# Short problem 1:
Update the listing from its first line up to and including the line with "road: (328, 270)", replacing "satellite" with "aerial" and leaving everything else unchanged. Give only those lines, and leave out the pictures.

They also attract the unscrupulous. While hard figures are difficult to obtain, publicly-announced settlements have demonstrated that whistleblower claims put hundreds of millions of university dollars at risk. Whistleblowers, whether right or wrong, seek their own cut of any award the government wins, and any penalties it imposes when clawing back fraudulent monies. The claims center on improprieties in the applications for the grant money and misuse after it is received. As discussed below, recent cases have awarded staggering amounts.

False Claims Act Overview

The False Claims Act, 31 U.S.C. §§ 3729-33, (FCA) prohibits the submission of false or fraudulent claims to the government. The statute imposes civil liability for knowingly (1) submitting a false or fraudulent claim for payment; (2) causing such a claim to be submitted for payment; (3) making, using, or causing to make or use a false record or statement material to a false or fraudulent claim; (4) conspiring to get such a claim paid or approved; or (5) making a false record or statement to conceal or avoid an obligation to pay money to the government.

The FCA allows an individual, known as a "relator," to bring a civil action on behalf of the United States under the Act's whistleblower, or qui tam, provisions. A relator files the complaint under seal in a federal district court and serves the government with a copy of the complaint, as well as a written statement of all material evidence supporting the allegations. The complaint may remain sealed for 60 days while the government investigates the allegations. This seal is frequently extended for months or years before the case proceeds.

# Short problem 2:
Carry on the article about the False Claims Act from the point where it stops.

# Data to process:
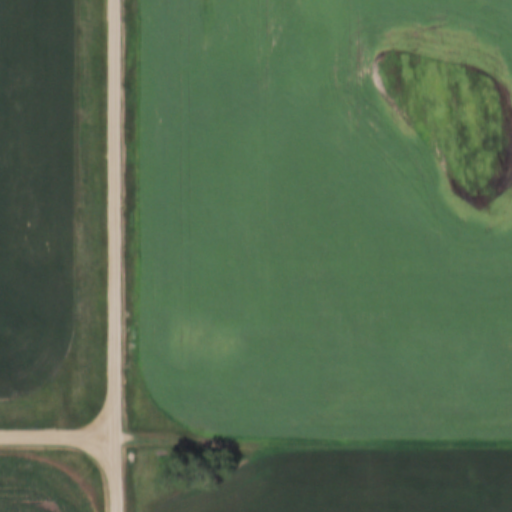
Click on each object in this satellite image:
road: (114, 256)
road: (313, 435)
road: (57, 436)
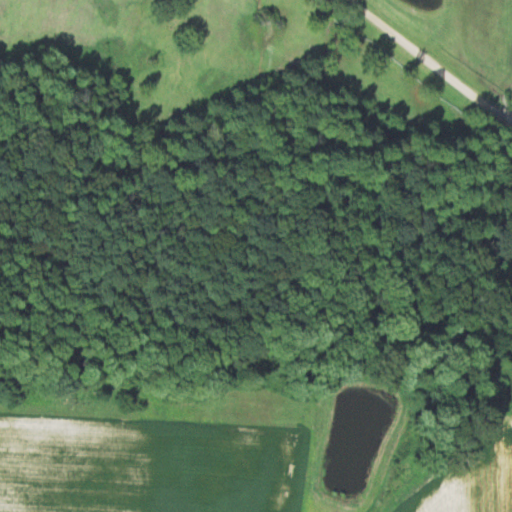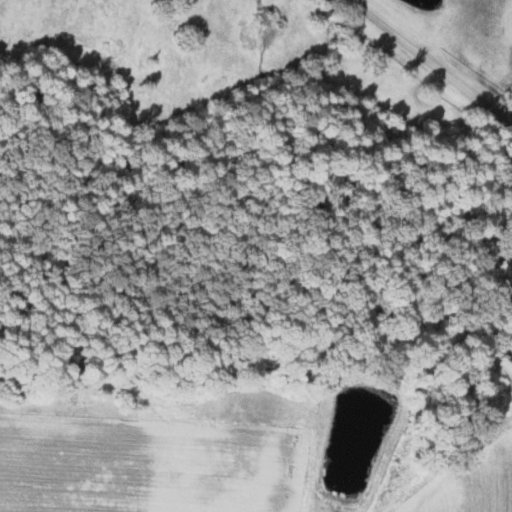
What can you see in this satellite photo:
road: (429, 64)
road: (510, 120)
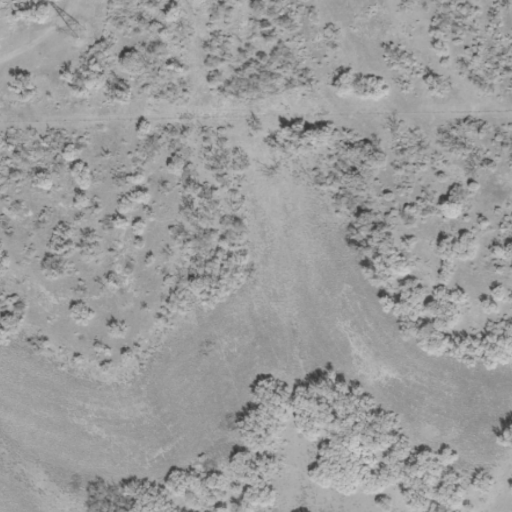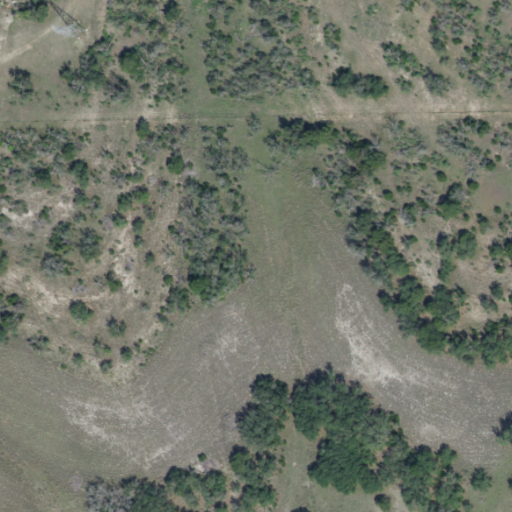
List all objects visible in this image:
power tower: (80, 31)
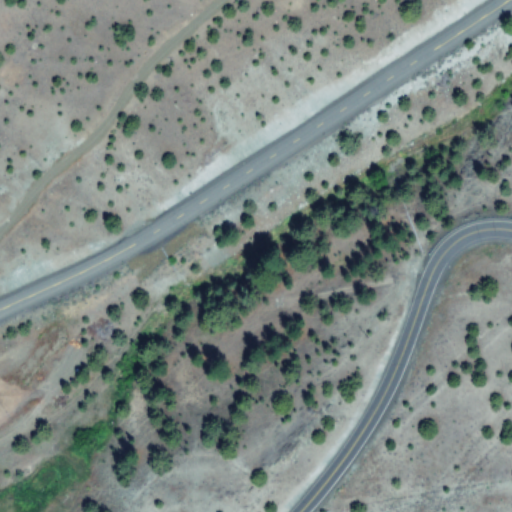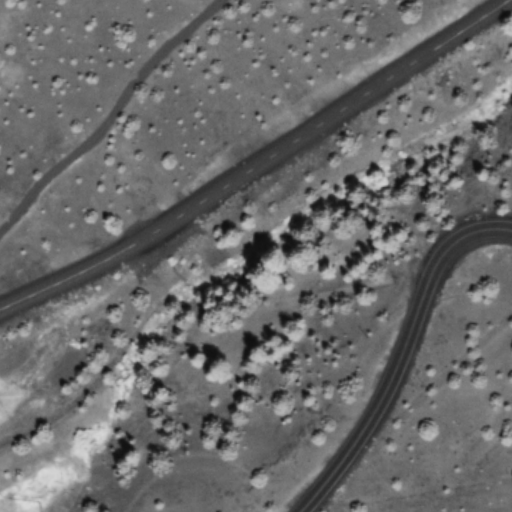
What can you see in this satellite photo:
road: (260, 168)
road: (404, 356)
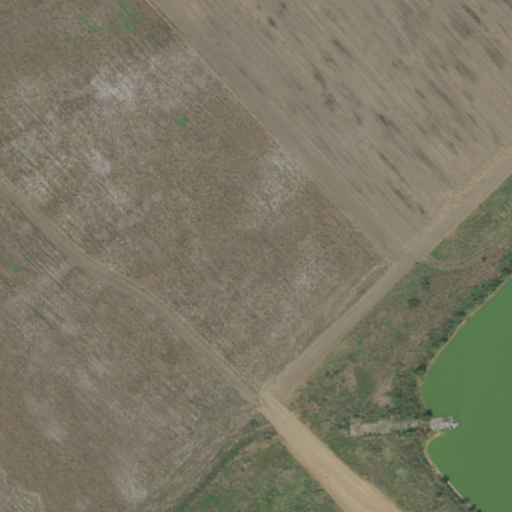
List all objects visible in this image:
wastewater plant: (256, 256)
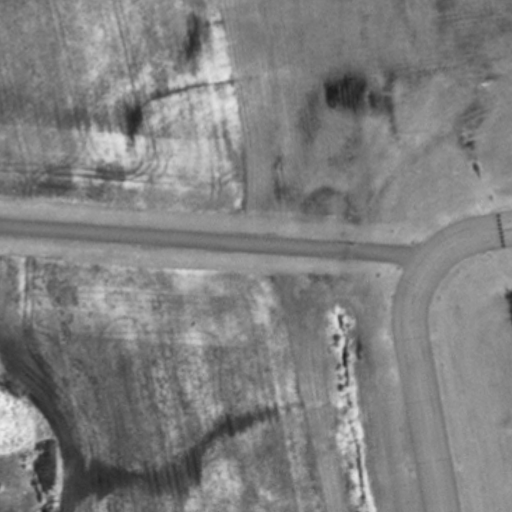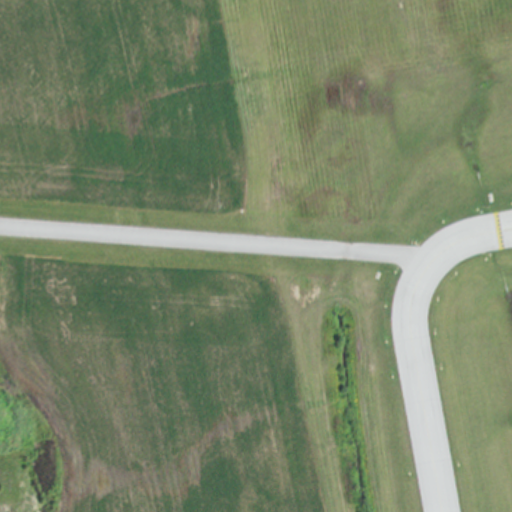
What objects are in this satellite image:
road: (216, 241)
airport: (256, 256)
airport taxiway: (414, 341)
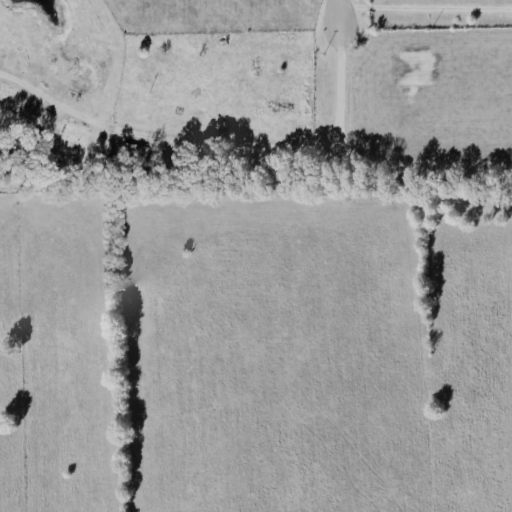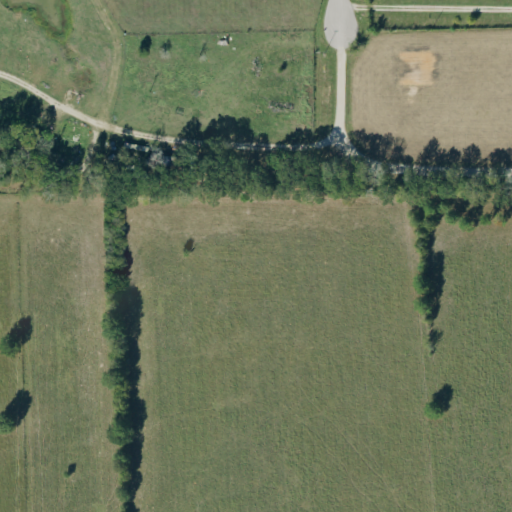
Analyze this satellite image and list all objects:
road: (421, 8)
road: (158, 137)
road: (414, 171)
road: (328, 270)
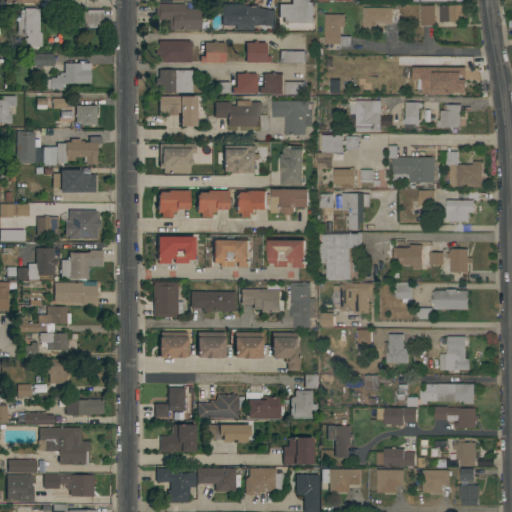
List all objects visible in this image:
building: (178, 0)
building: (334, 0)
building: (435, 0)
building: (510, 0)
building: (22, 1)
building: (334, 1)
building: (24, 2)
building: (442, 13)
building: (296, 14)
building: (451, 14)
building: (296, 15)
building: (178, 16)
building: (243, 16)
building: (376, 16)
building: (427, 16)
building: (244, 17)
building: (377, 17)
building: (177, 18)
building: (89, 19)
building: (90, 20)
building: (510, 24)
building: (29, 27)
building: (27, 28)
building: (333, 30)
building: (334, 30)
road: (200, 37)
road: (439, 48)
building: (172, 51)
building: (173, 52)
building: (212, 52)
building: (213, 53)
building: (254, 53)
building: (255, 53)
building: (292, 56)
building: (290, 58)
building: (40, 60)
building: (41, 60)
road: (211, 68)
building: (69, 76)
building: (70, 77)
building: (173, 81)
building: (441, 81)
building: (173, 82)
building: (244, 84)
building: (244, 84)
building: (271, 84)
building: (271, 85)
building: (334, 87)
building: (222, 88)
building: (294, 88)
building: (221, 89)
building: (293, 89)
road: (449, 101)
building: (59, 104)
building: (6, 108)
building: (179, 108)
building: (5, 109)
building: (179, 109)
building: (411, 112)
building: (239, 113)
building: (411, 114)
building: (84, 115)
building: (238, 115)
building: (293, 115)
building: (84, 116)
building: (293, 116)
building: (365, 116)
building: (449, 117)
road: (506, 117)
building: (368, 118)
building: (449, 118)
building: (385, 121)
road: (85, 134)
road: (193, 135)
road: (437, 140)
building: (351, 143)
building: (351, 143)
building: (331, 144)
building: (24, 147)
building: (328, 150)
building: (52, 151)
building: (71, 151)
building: (174, 157)
building: (238, 159)
building: (239, 160)
building: (173, 161)
road: (511, 162)
building: (291, 165)
building: (292, 167)
building: (411, 167)
building: (412, 167)
building: (463, 172)
building: (463, 173)
building: (344, 176)
building: (366, 176)
building: (365, 177)
building: (343, 178)
building: (72, 181)
road: (195, 181)
building: (75, 183)
building: (426, 197)
building: (288, 200)
building: (425, 200)
building: (289, 201)
building: (325, 201)
building: (171, 202)
building: (210, 202)
building: (250, 202)
building: (171, 203)
building: (211, 203)
building: (250, 203)
building: (354, 208)
building: (354, 209)
building: (5, 210)
building: (21, 210)
building: (457, 210)
building: (13, 211)
building: (458, 211)
building: (80, 224)
building: (44, 226)
building: (45, 226)
building: (80, 226)
road: (215, 228)
building: (11, 236)
road: (438, 236)
building: (174, 249)
building: (174, 251)
building: (231, 252)
building: (286, 253)
building: (231, 254)
building: (286, 254)
building: (338, 254)
road: (126, 255)
building: (337, 255)
building: (409, 256)
building: (408, 257)
building: (435, 259)
building: (436, 259)
building: (458, 260)
building: (458, 261)
building: (79, 264)
building: (38, 265)
building: (77, 265)
building: (36, 267)
road: (203, 275)
building: (402, 290)
building: (404, 291)
building: (4, 293)
building: (74, 293)
building: (73, 295)
building: (2, 297)
building: (355, 297)
building: (355, 298)
building: (165, 299)
building: (263, 299)
building: (450, 299)
building: (163, 300)
building: (215, 301)
building: (260, 301)
building: (451, 301)
building: (212, 302)
building: (300, 304)
building: (299, 305)
building: (423, 313)
building: (44, 320)
building: (326, 320)
building: (326, 321)
building: (44, 322)
road: (231, 325)
road: (444, 330)
building: (363, 337)
building: (364, 337)
building: (53, 341)
building: (52, 342)
building: (172, 345)
building: (209, 345)
building: (247, 345)
building: (172, 346)
building: (210, 346)
building: (248, 346)
building: (285, 349)
building: (30, 350)
building: (286, 350)
building: (396, 350)
building: (29, 351)
building: (395, 351)
building: (454, 354)
building: (454, 356)
building: (54, 370)
building: (57, 373)
road: (211, 380)
building: (375, 380)
building: (310, 382)
building: (310, 382)
building: (21, 390)
building: (22, 392)
building: (436, 394)
building: (447, 394)
building: (170, 403)
building: (169, 404)
building: (301, 405)
building: (261, 406)
building: (300, 406)
building: (82, 407)
building: (219, 407)
building: (82, 408)
building: (217, 409)
building: (262, 410)
building: (3, 414)
building: (2, 415)
building: (396, 416)
building: (398, 416)
building: (457, 416)
building: (457, 417)
building: (36, 418)
building: (36, 420)
building: (227, 433)
building: (229, 434)
road: (432, 434)
building: (178, 439)
building: (339, 439)
building: (178, 440)
building: (339, 441)
building: (63, 444)
building: (62, 446)
building: (297, 452)
building: (465, 452)
building: (297, 453)
building: (465, 455)
building: (395, 457)
road: (201, 458)
building: (395, 459)
building: (20, 466)
building: (19, 467)
building: (467, 474)
building: (218, 478)
building: (339, 478)
building: (216, 480)
building: (342, 480)
building: (388, 480)
building: (434, 480)
building: (258, 481)
building: (261, 481)
building: (388, 481)
building: (434, 482)
building: (69, 483)
building: (69, 485)
building: (174, 485)
building: (175, 485)
building: (17, 487)
building: (468, 489)
building: (17, 490)
building: (306, 491)
building: (306, 492)
building: (469, 494)
road: (423, 508)
building: (65, 509)
building: (83, 511)
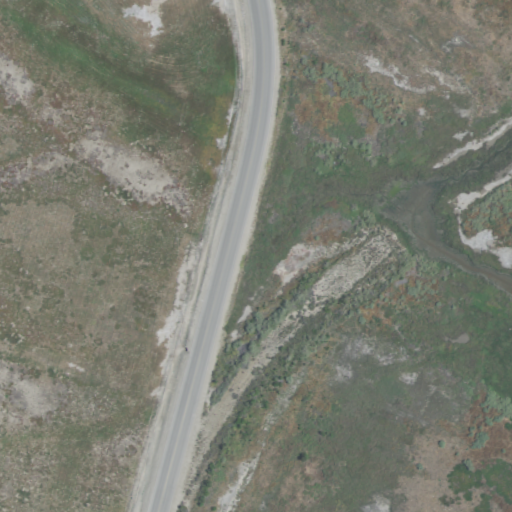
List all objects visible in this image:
airport: (256, 256)
road: (222, 258)
road: (310, 297)
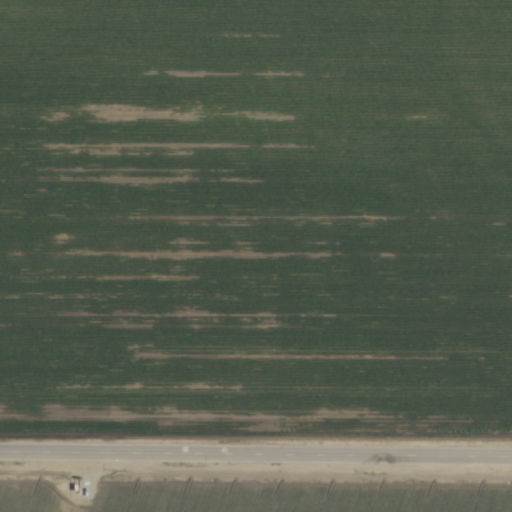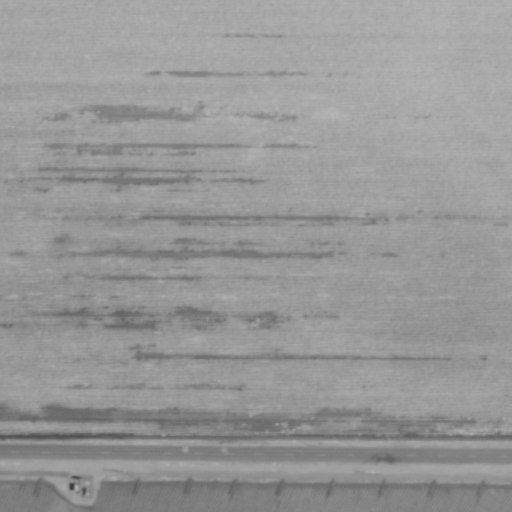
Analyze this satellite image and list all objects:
road: (256, 455)
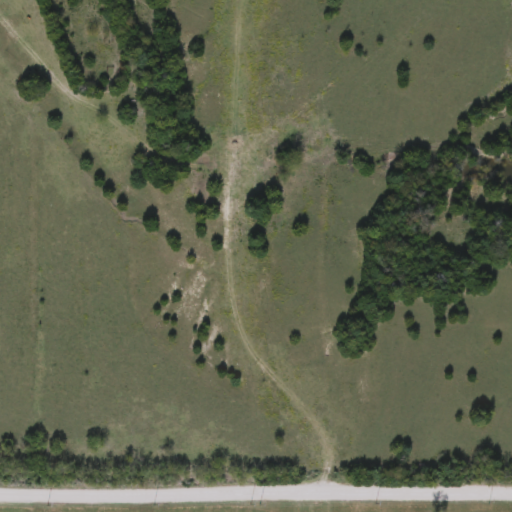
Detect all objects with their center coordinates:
road: (256, 490)
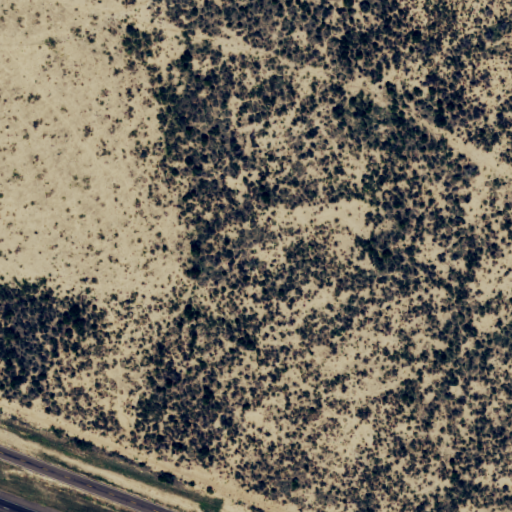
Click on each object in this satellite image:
road: (84, 479)
road: (19, 504)
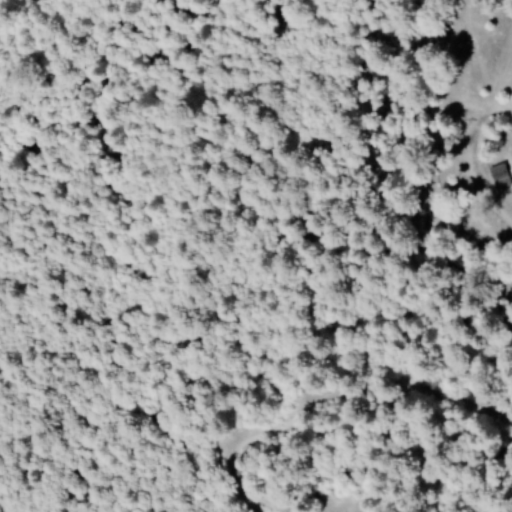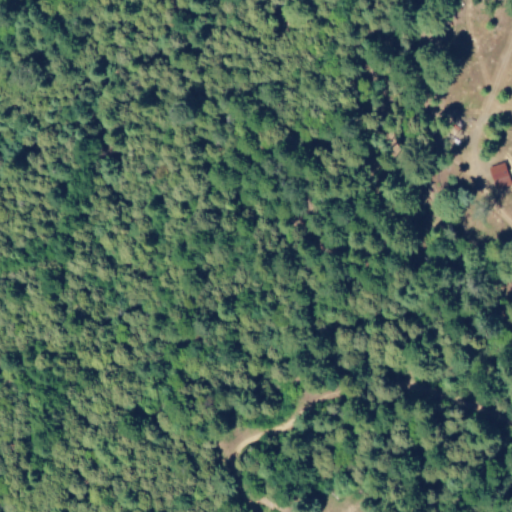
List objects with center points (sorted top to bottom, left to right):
building: (495, 175)
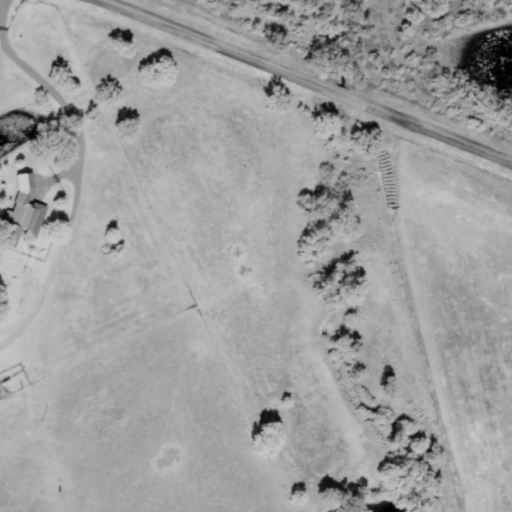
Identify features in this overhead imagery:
road: (23, 81)
road: (307, 81)
building: (19, 220)
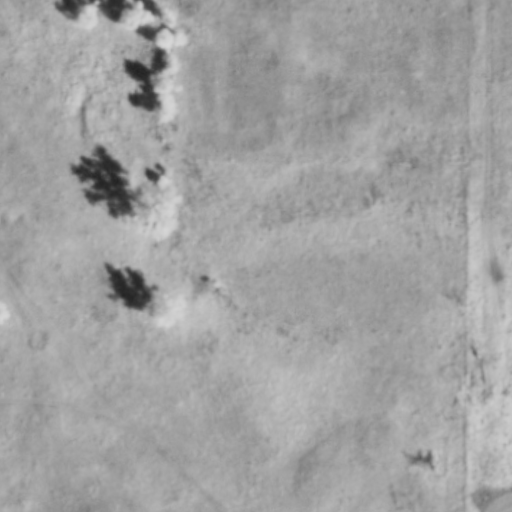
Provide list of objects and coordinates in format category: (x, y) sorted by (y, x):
road: (121, 431)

# Exercise result 1:
Click on each object in this aerial image:
road: (114, 256)
road: (313, 435)
road: (57, 436)
What can you see in this aerial photo:
road: (429, 64)
road: (510, 120)
List all objects visible in this image:
power tower: (80, 31)
What can you see in this aerial photo:
road: (260, 168)
road: (404, 356)
List all objects visible in this image:
wastewater plant: (256, 256)
What objects are in this aerial image:
road: (216, 241)
airport: (256, 256)
airport taxiway: (414, 341)
Analyze this aerial image and list all objects:
road: (421, 8)
road: (158, 137)
road: (414, 171)
road: (328, 270)

# Exercise result 2:
Prior to unsealing the complaint, the government notifies the relator and the court of whether it will become formally involved, or "intervene," in the case. If the government intervenes, the relator generally receives 15 to 25 percent of the government's recovery in the event of settlement or judgment in favor of the United States. If the government declines to intervene, the relator may independently proceed with the action and may receive 25 to 30 percent of any recovery. In addition, the relator is entitled to a separate award for reasonable attorney's fees and costs.

Recent Cases

FCA cases related to health care and defense contractor fraud commonly make news. The caselaw in these two areas is widely developed, and the Department of Justice (DOJ) has well-trained teams that police the public treasury. Meanwhile, research-university false claims are emerging as an area of interest for the DOJ, which is still finding its voice and mission on the FCA. These universities should understand the risk posed by this growing area of the law.

Recent cases involve two general categories of claims: university liability based on a false certification of compliance with the applicable rules and restrictions placed on receiving taxpayer money; and misuse of federal funds.

1. False certification claims.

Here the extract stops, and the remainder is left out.